Today I saw a Facebook post from a kick-ass mother I’ll call Angie, who lamented that since she’s still working full time, she can’t pull off the homeschooling success that she sees other moms posting on Facebook.
Angie is working full time in the health care industry. We should all be kissing her feet and feeding her grapes and wine. Her kid is home, and she’s scrambling for childcare and then trying to be a teacher after work.
There are lots of parents like Angie right now, and they are feeling like inadequate failures. I see words like guilt, insane, and incapable, and I hate that parents are feeling that way.
I posted a recent article with homeschooling tips because, as an educator and parent, I have the knowledge to offer. I’ve noticed lots of teachers doing the same and it’s amazing. But, let’s be clear, homeschool at our house also includes tears, sibling squabbles, and plenty of frustration. Actual academic work takes place in about 2–3 hours of the day, and the rest is recess, games, playing outside, and yes, screentime.
Parents, whether you’re working from home while throwing scraps of food to your kids and letting them overdose on screen time, working out of the house and scrambling for childcare, or suffering from job loss and economic panic, you are doing enough, you are enough.
Here are some tips for keeping the guilt at bay and rocking this new remote-working-economic-scrambling-part-time-teaching thing we’re all attempting.
The only expectations you need to meet are your own, so be sure to keep them low. The higher your expectations, the higher you’ll have to jump to reach them. Maybe the goal of a shower, three meals, and putting on sweatpants is enough for everyone in your home today.
Fit in schoolwork when you can, or take advantage of all of these education sites who made their content free and let your kids combine screen time and learning while you hide in the bathroom to eat ice cream and cry.
Ignore social media
Or, at least take it with a grain of salt. As an educator and parent, I’m on social media sharing tips to help people out who want ideas of what to do with their kids.
I’ll be waiting until my kids start fighting (it will probably be about 5 minutes), and I’ll be sure to snap a photo of that too, but I won’t post it to social media because of it’s potential to embarrass my kids as they age. They are people and deserve autonomy, as well. Remember, most of what you see posted is about 5% of what is happening.

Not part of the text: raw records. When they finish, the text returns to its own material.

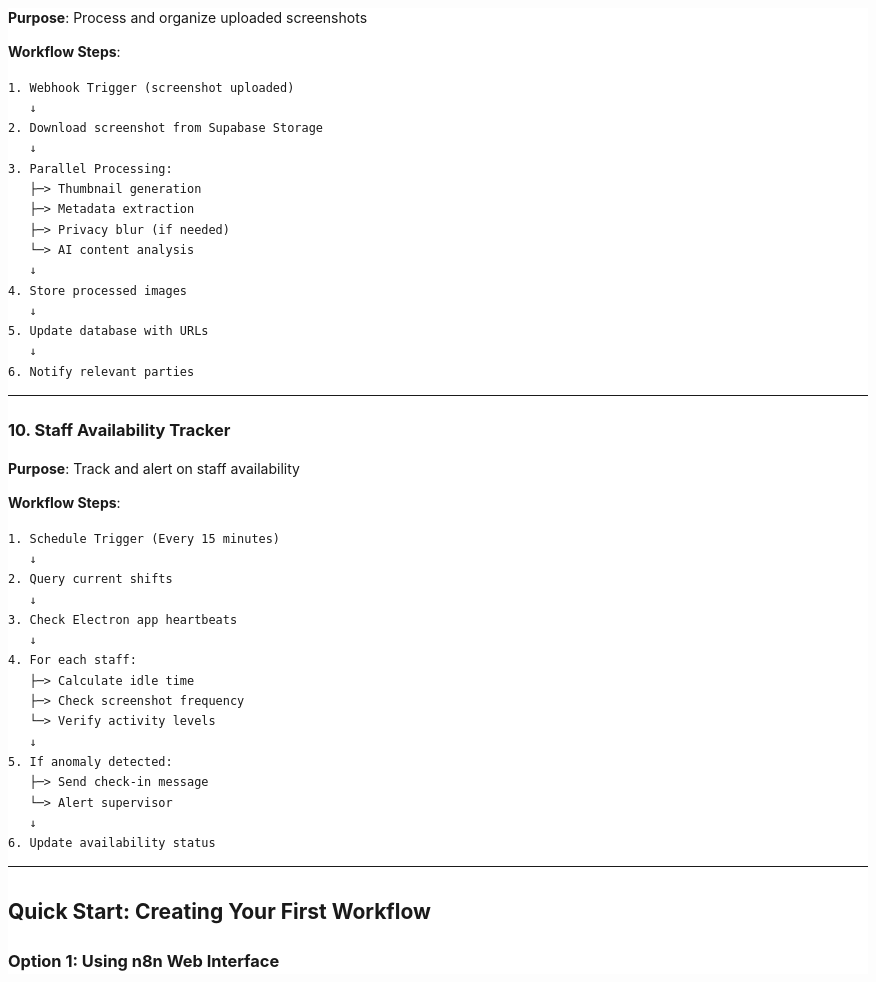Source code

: **Purpose**: Process and organize uploaded screenshots

**Workflow Steps**:
```
1. Webhook Trigger (screenshot uploaded)
   ↓
2. Download screenshot from Supabase Storage
   ↓
3. Parallel Processing:
   ├─> Thumbnail generation
   ├─> Metadata extraction
   ├─> Privacy blur (if needed)
   └─> AI content analysis
   ↓
4. Store processed images
   ↓
5. Update database with URLs
   ↓
6. Notify relevant parties
```

---

### 10. Staff Availability Tracker

**Purpose**: Track and alert on staff availability

**Workflow Steps**:
```
1. Schedule Trigger (Every 15 minutes)
   ↓
2. Query current shifts
   ↓
3. Check Electron app heartbeats
   ↓
4. For each staff:
   ├─> Calculate idle time
   ├─> Check screenshot frequency
   └─> Verify activity levels
   ↓
5. If anomaly detected:
   ├─> Send check-in message
   └─> Alert supervisor
   ↓
6. Update availability status
```

---

## Quick Start: Creating Your First Workflow

### Option 1: Using n8n Web Interface
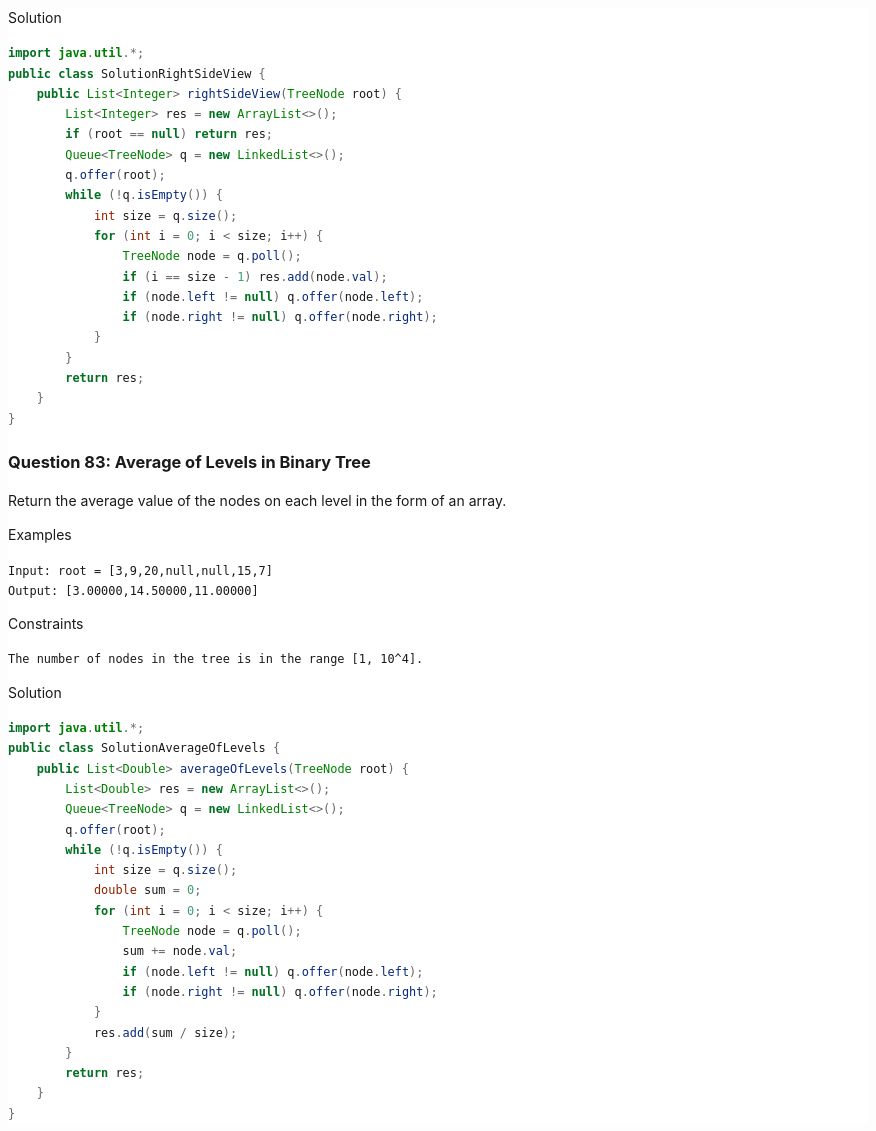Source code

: Solution

```java
import java.util.*;
public class SolutionRightSideView {
    public List<Integer> rightSideView(TreeNode root) {
        List<Integer> res = new ArrayList<>();
        if (root == null) return res;
        Queue<TreeNode> q = new LinkedList<>();
        q.offer(root);
        while (!q.isEmpty()) {
            int size = q.size();
            for (int i = 0; i < size; i++) {
                TreeNode node = q.poll();
                if (i == size - 1) res.add(node.val);
                if (node.left != null) q.offer(node.left);
                if (node.right != null) q.offer(node.right);
            }
        }
        return res;
    }
}
```

### Question 83: Average of Levels in Binary Tree

Return the average value of the nodes on each level in the form of an array.

Examples

```
Input: root = [3,9,20,null,null,15,7]
Output: [3.00000,14.50000,11.00000]
```

Constraints

```
The number of nodes in the tree is in the range [1, 10^4].
```

Solution

```java
import java.util.*;
public class SolutionAverageOfLevels {
    public List<Double> averageOfLevels(TreeNode root) {
        List<Double> res = new ArrayList<>();
        Queue<TreeNode> q = new LinkedList<>();
        q.offer(root);
        while (!q.isEmpty()) {
            int size = q.size();
            double sum = 0;
            for (int i = 0; i < size; i++) {
                TreeNode node = q.poll();
                sum += node.val;
                if (node.left != null) q.offer(node.left);
                if (node.right != null) q.offer(node.right);
            }
            res.add(sum / size);
        }
        return res;
    }
}
```
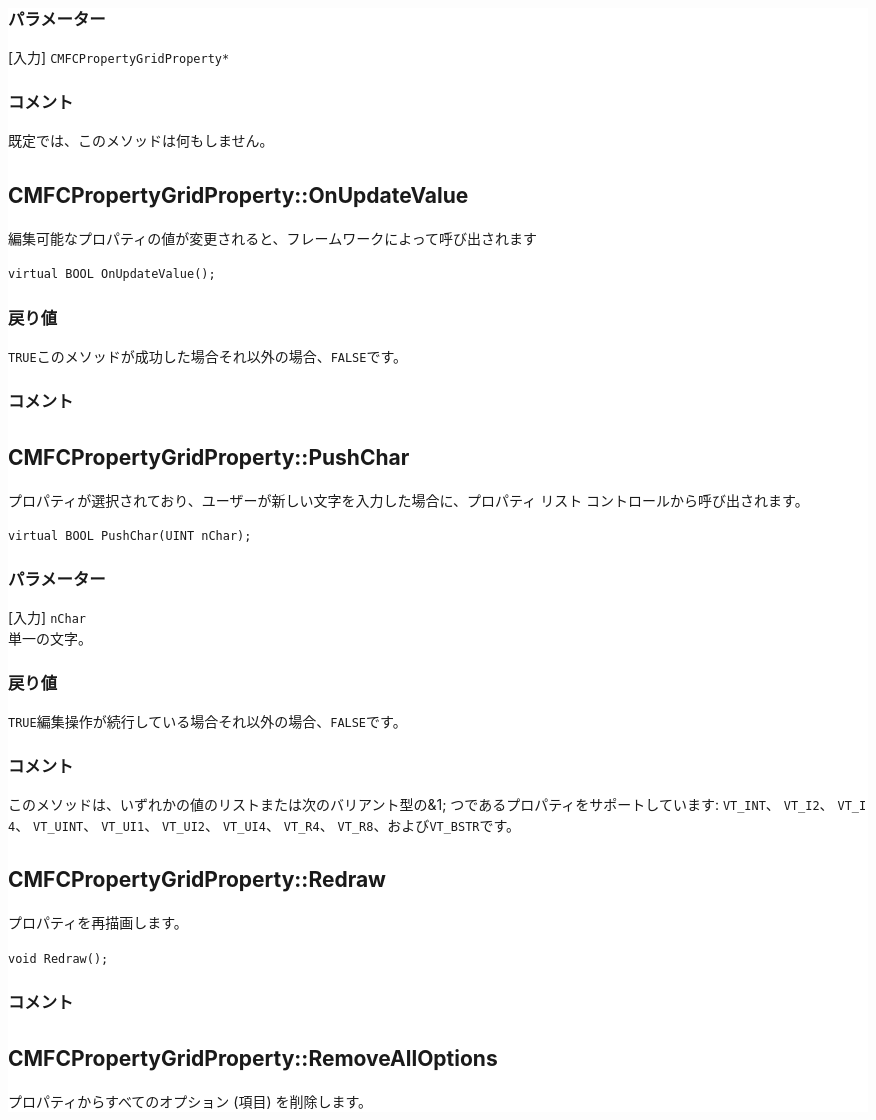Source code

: ### <a name="parameters"></a>パラメーター  
 [入力] `CMFCPropertyGridProperty*`  
  
### <a name="remarks"></a>コメント  
 既定では、このメソッドは何もしません。  
  
##  <a name="onupdatevalue"></a>CMFCPropertyGridProperty::OnUpdateValue  
 編集可能なプロパティの値が変更されると、フレームワークによって呼び出されます   
  
```  
virtual BOOL OnUpdateValue();
```  
  
### <a name="return-value"></a>戻り値  
 `TRUE`このメソッドが成功した場合それ以外の場合、`FALSE`です。  
  
### <a name="remarks"></a>コメント  
  
##  <a name="pushchar"></a>CMFCPropertyGridProperty::PushChar  
 プロパティが選択されており、ユーザーが新しい文字を入力した場合に、プロパティ リスト コントロールから呼び出されます。  
  
```  
virtual BOOL PushChar(UINT nChar);
```  
  
### <a name="parameters"></a>パラメーター  
 [入力] `nChar`  
 単一の文字。  
  
### <a name="return-value"></a>戻り値  
 `TRUE`編集操作が続行している場合それ以外の場合、`FALSE`です。  
  
### <a name="remarks"></a>コメント  
 このメソッドは、いずれかの値のリストまたは次のバリアント型の&1; つであるプロパティをサポートしています: `VT_INT`、 `VT_I2`、 `VT_I4`、 `VT_UINT`、 `VT_UI1`、 `VT_UI2`、 `VT_UI4`、 `VT_R4`、 `VT_R8`、および`VT_BSTR`です。  
  
##  <a name="redraw"></a>CMFCPropertyGridProperty::Redraw  
 プロパティを再描画します。  
  
```  
void Redraw();
```  
  
### <a name="remarks"></a>コメント  
  
##  <a name="removealloptions"></a>CMFCPropertyGridProperty::RemoveAllOptions  
 プロパティからすべてのオプション (項目) を削除します。  
  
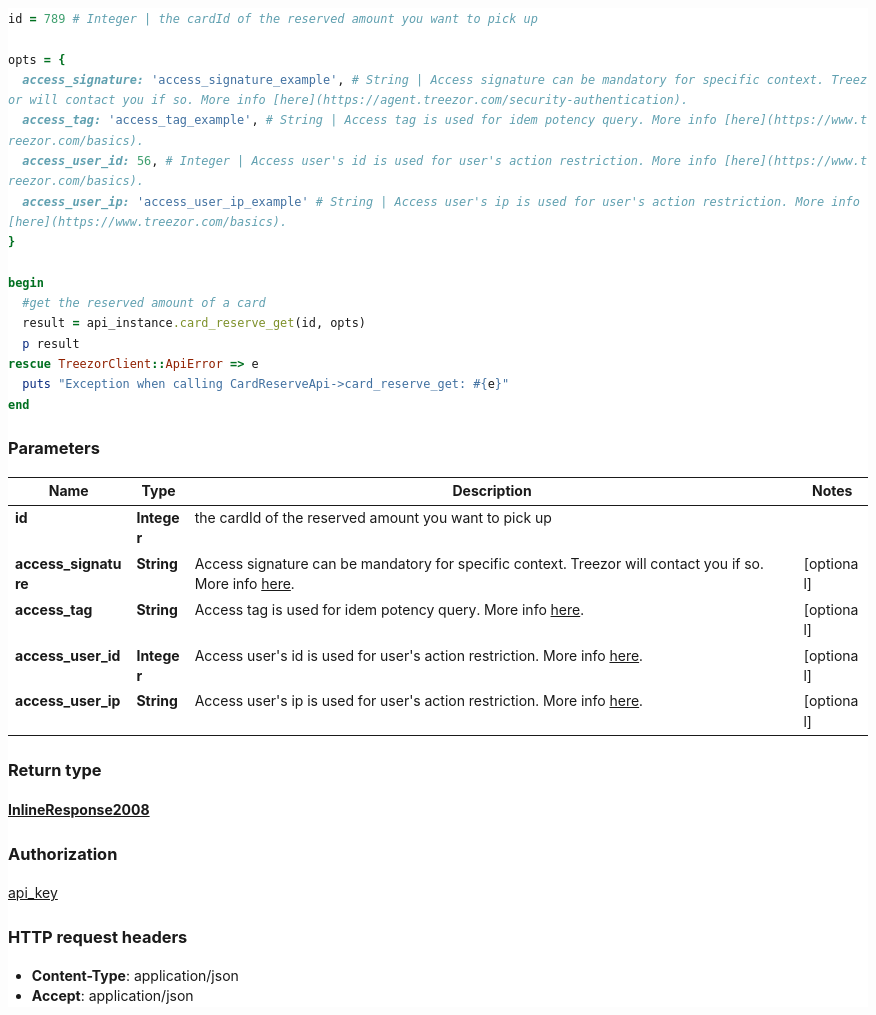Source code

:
 ```ruby
id = 789 # Integer | the cardId of the reserved amount you want to pick up

opts = { 
  access_signature: 'access_signature_example', # String | Access signature can be mandatory for specific context. Treezor will contact you if so. More info [here](https://agent.treezor.com/security-authentication). 
  access_tag: 'access_tag_example', # String | Access tag is used for idem potency query. More info [here](https://www.treezor.com/basics). 
  access_user_id: 56, # Integer | Access user's id is used for user's action restriction. More info [here](https://www.treezor.com/basics). 
  access_user_ip: 'access_user_ip_example' # String | Access user's ip is used for user's action restriction. More info [here](https://www.treezor.com/basics). 
}

begin
  #get the reserved amount of a card
  result = api_instance.card_reserve_get(id, opts)
  p result
rescue TreezorClient::ApiError => e
  puts "Exception when calling CardReserveApi->card_reserve_get: #{e}"
end
```

### Parameters

Name | Type | Description  | Notes
------------- | ------------- | ------------- | -------------
 **id** | **Integer**| the cardId of the reserved amount you want to pick up | 
 **access_signature** | **String**| Access signature can be mandatory for specific context. Treezor will contact you if so. More info [here](https://agent.treezor.com/security-authentication).  | [optional] 
 **access_tag** | **String**| Access tag is used for idem potency query. More info [here](https://www.treezor.com/basics).  | [optional] 
 **access_user_id** | **Integer**| Access user&#39;s id is used for user&#39;s action restriction. More info [here](https://www.treezor.com/basics).  | [optional] 
 **access_user_ip** | **String**| Access user&#39;s ip is used for user&#39;s action restriction. More info [here](https://www.treezor.com/basics).  | [optional] 

### Return type

[**InlineResponse2008**](InlineResponse2008.md)

### Authorization

[api_key](../README.md#api_key)

### HTTP request headers

 - **Content-Type**: application/json
 - **Accept**: application/json



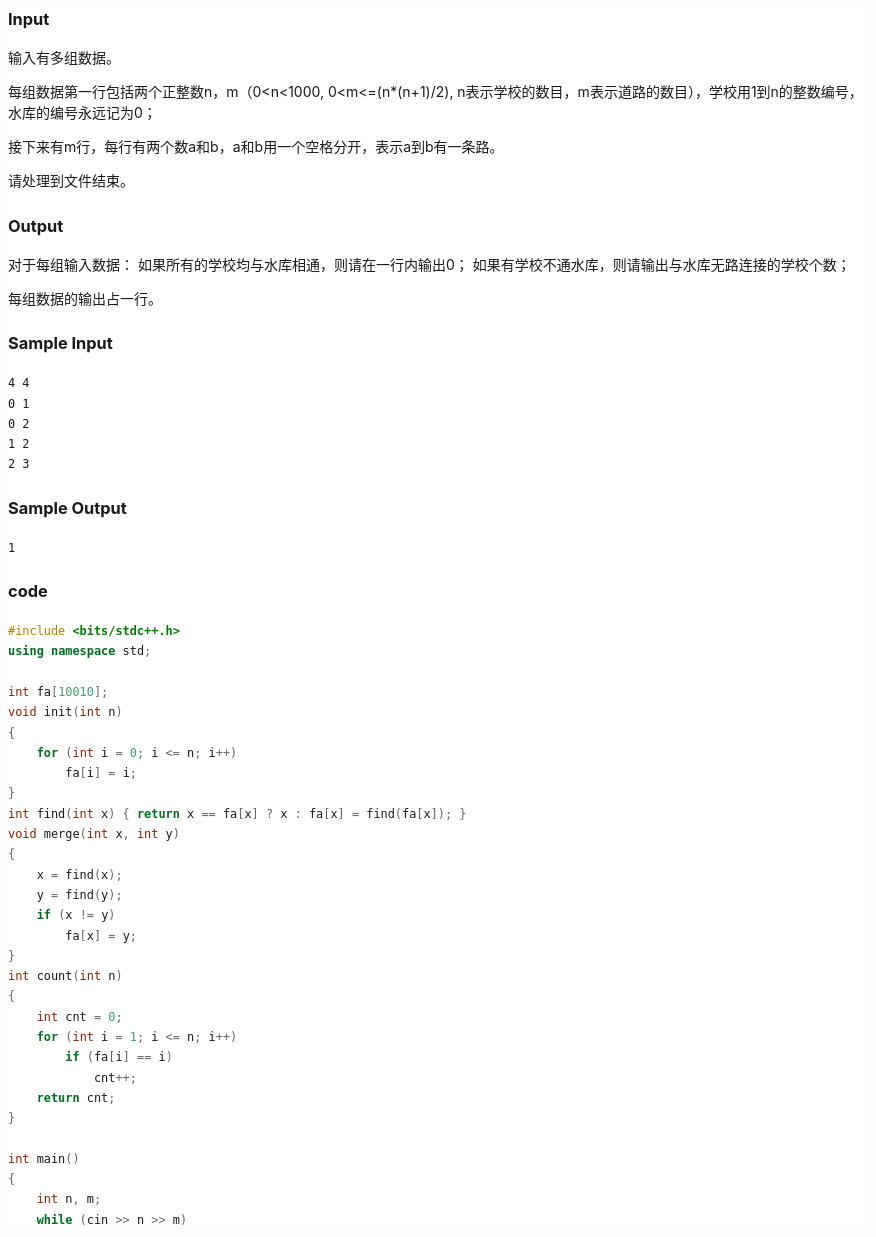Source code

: ### Input

输入有多组数据。

每组数据第一行包括两个正整数n，m（0<n<1000, 0<m<=(n*(n+1)/2), n表示学校的数目，m表示道路的数目），学校用1到n的整数编号，水库的编号永远记为0；

接下来有m行，每行有两个数a和b，a和b用一个空格分开，表示a到b有一条路。

请处理到文件结束。

### Output

对于每组输入数据：
如果所有的学校均与水库相通，则请在一行内输出0；
如果有学校不通水库，则请输出与水库无路连接的学校个数；

每组数据的输出占一行。

### Sample Input

```
4 4
0 1
0 2
1 2
2 3
```

### Sample Output

```
1
```

### code

```c++
#include <bits/stdc++.h>
using namespace std;

int fa[10010];
void init(int n)
{
    for (int i = 0; i <= n; i++)
        fa[i] = i;
}
int find(int x) { return x == fa[x] ? x : fa[x] = find(fa[x]); }
void merge(int x, int y)
{
    x = find(x);
    y = find(y);
    if (x != y)
        fa[x] = y;
}
int count(int n)
{
    int cnt = 0;
    for (int i = 1; i <= n; i++)
        if (fa[i] == i)
            cnt++;
    return cnt;
}

int main()
{
    int n, m;
    while (cin >> n >> m)
```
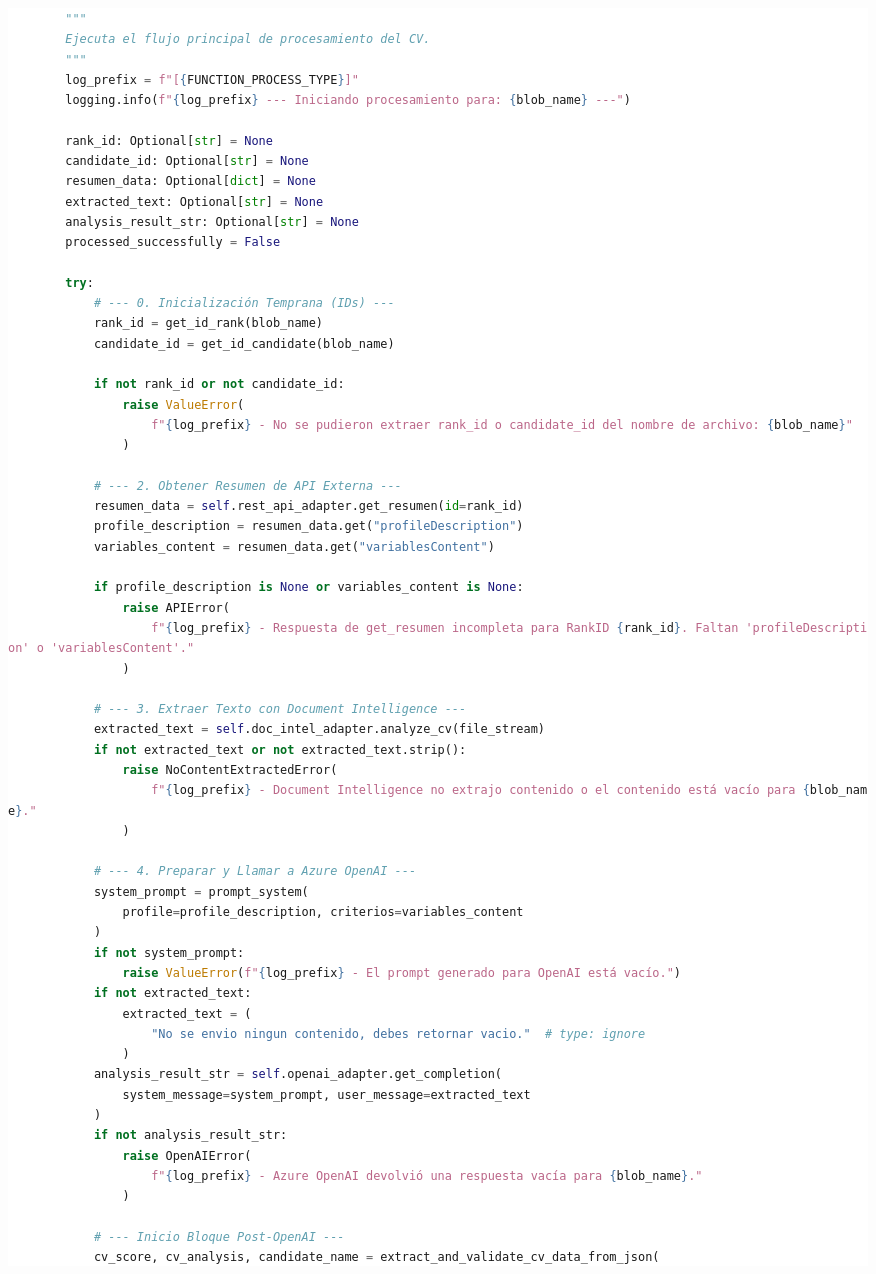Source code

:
 ```python
        """
        Ejecuta el flujo principal de procesamiento del CV.
        """
        log_prefix = f"[{FUNCTION_PROCESS_TYPE}]"
        logging.info(f"{log_prefix} --- Iniciando procesamiento para: {blob_name} ---")

        rank_id: Optional[str] = None
        candidate_id: Optional[str] = None
        resumen_data: Optional[dict] = None
        extracted_text: Optional[str] = None
        analysis_result_str: Optional[str] = None
        processed_successfully = False

        try:
            # --- 0. Inicialización Temprana (IDs) ---
            rank_id = get_id_rank(blob_name)
            candidate_id = get_id_candidate(blob_name)

            if not rank_id or not candidate_id:
                raise ValueError(
                    f"{log_prefix} - No se pudieron extraer rank_id o candidate_id del nombre de archivo: {blob_name}"
                )

            # --- 2. Obtener Resumen de API Externa ---
            resumen_data = self.rest_api_adapter.get_resumen(id=rank_id)
            profile_description = resumen_data.get("profileDescription")
            variables_content = resumen_data.get("variablesContent")

            if profile_description is None or variables_content is None:
                raise APIError(
                    f"{log_prefix} - Respuesta de get_resumen incompleta para RankID {rank_id}. Faltan 'profileDescription' o 'variablesContent'."
                )

            # --- 3. Extraer Texto con Document Intelligence ---
            extracted_text = self.doc_intel_adapter.analyze_cv(file_stream)
            if not extracted_text or not extracted_text.strip():
                raise NoContentExtractedError(
                    f"{log_prefix} - Document Intelligence no extrajo contenido o el contenido está vacío para {blob_name}."
                )

            # --- 4. Preparar y Llamar a Azure OpenAI ---
            system_prompt = prompt_system(
                profile=profile_description, criterios=variables_content
            )
            if not system_prompt:
                raise ValueError(f"{log_prefix} - El prompt generado para OpenAI está vacío.")
            if not extracted_text:
                extracted_text = (
                    "No se envio ningun contenido, debes retornar vacio."  # type: ignore
                )
            analysis_result_str = self.openai_adapter.get_completion(
                system_message=system_prompt, user_message=extracted_text
            )
            if not analysis_result_str:
                raise OpenAIError(
                    f"{log_prefix} - Azure OpenAI devolvió una respuesta vacía para {blob_name}."
                )

            # --- Inicio Bloque Post-OpenAI ---
            cv_score, cv_analysis, candidate_name = extract_and_validate_cv_data_from_json(
```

Try to fit in some learning
Learning at home doesn’t have to look like school, and maybe it’s better if it doesn’t. American education is often devoid of creativity and innovation and lacking in physical activity. Make your home a place where your kids can be creative, a place where they can innovate to solve problems, and a place where they can move.
Today my daughter was leaping from one couch to another and got stuck behind an end table. I sipped my coffee and watched as she creatively designed an innovative solution to getting unstuck and continued jumping. That’s a lot of learning right there. Not all learning involves reading, writing and arithmetic.
Your kids will learn skills during this isolation that they would never have had the opportunity to learn otherwise.
- How to make their lunch because mom has to work.
- What to do when they get bored (this is where a lot of creativity and innovation comes from).
- How to sanitize doorknobs.
- Why we need to wash the dishes before the food dries to them.
- How to wash their own laundry.
- What the word pandemic means.
Parents, you’ve been educating your children since they were born. You already know how to do this. Just love them, provide for them, and let the rest figure itself out.
Sure, your child may start the next school year a bit behind where standardized tests say they should be. Standardized tests don’t have self-isolation-because-of-a-pandemic built into their scoring system. In the long run, your children will love telling the story of how they got to hang out with you more and learn how to cook because the whole country shut down when they were nine.